Both $x$ or $y$ oscillations diminish and the point approaches $0$.

Up until now, $x$ and $y$ has been independent and the two ODEs are solvable separately. This is why everything we see in the simulations are confirmed by the classification in the last section. From now on, this classification doesn't apply anymore. Note also that the clever trick of introducing the velocities as new variables will produce $4\times 4$ matrices, the analysis of which lies outside the scope of this text. This is why we proceed with discrete models only.

We intermix the two variables now by making the friction vary in the directions other than the two axes (for example, the springs may be placed under various angles): $$A=\left[\begin{array}{rr} -0.3&\bf{-0.3} \\ \bf{0.6}&-0.2 \end{array}\right], \quad B=\left[\begin{array}{rr} -0.5&0\\ 0&-1 \end{array}\right].$$

The pattern of back-and-forth convergence toward $0$ remains.

As a final experiment, we remove the $y$-axis spring: $$A=\left[\begin{array}{rr} -0.3&-0.3\\ 0.6&-0.2 \end{array}\right], \quad B=\left[\begin{array}{rr} -0.5&0\\ 0&\bf{0} \end{array}\right].$$

The oscillation of the $y$-coordinate moves away from $0$.

Let's look at what happens to the energy in this discrete model. But first let's see what the data tells about the continuous motion.

For simplicity we continue to assume that the mass is equal to $1$. Then the kinetic energy is known to be this function of time: $$K(t)=\frac{1}{2}||X'(t)||^2.$$ Euler's method samples the velocity and gives us an approximation of this function, the sampled kinetic energy: $$K_n=\frac{1}{2}||X_n'||^2,$$ in each row of the spreadsheet. Next, suppose that the force is conservative. Then the potential energy can be found as the work of this force: $$W(t)=-\int_0^t X' '\cdot X'\, dt.$$ What does the data tell us about this function? Once again, Euler's method samples the velocity and gives us an approximation of this function, the sampled potential energy computed as follows. Over a period of time from $t_{k-1}$ to $t_{k}$ (length $\Delta t$), the potential energy grows by: $$W_k=-X_k' '\cdot X_k'\, \Delta t.$$ We add these in all rows up to the $n$th to find the current sampled potential energy: $$P_n=\sum_{k=0}^n W_k.$$ The next column contains the sum of the two, the total sampled energy: $$E_n=K_n+P_n=\frac{1}{2}||X_n'||^2-\sum_{k=0}^n X_k' '\cdot X_k'\, \Delta t.$$ As you can see, it's not conserved!

TASK TO COMPLETE — Please write out the oscillation excerpt above starting with "We intermix the" and going on through "toward $0$ remains.", substituting "damping" for "friction".

MATERIAL PROVIDED —
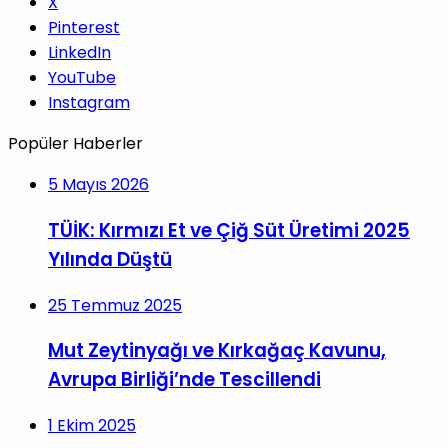
X
Pinterest
LinkedIn
YouTube
Instagram
Popüler Haberler
5 Mayıs 2026
TÜİK: Kırmızı Et ve Çiğ Süt Üretimi 2025
Yılında Düştü
25 Temmuz 2025
Mut Zeytinyağı ve Kırkağaç Kavunu,
Avrupa Birliği’nde Tescillendi
1 Ekim 2025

SOLUTION FOR THIS PROBLEM —
We intermix the two variables now by making the damping vary in the directions other than the two axes (for example, the springs may be placed under various angles): $$A=\left[\begin{array}{rr} -0.3&\bf{-0.3} \\ \bf{0.6}&-0.2 \end{array}\right], \quad B=\left[\begin{array}{rr} -0.5&0\\ 0&-1 \end{array}\right].$$

The pattern of back-and-forth convergence toward $0$ remains.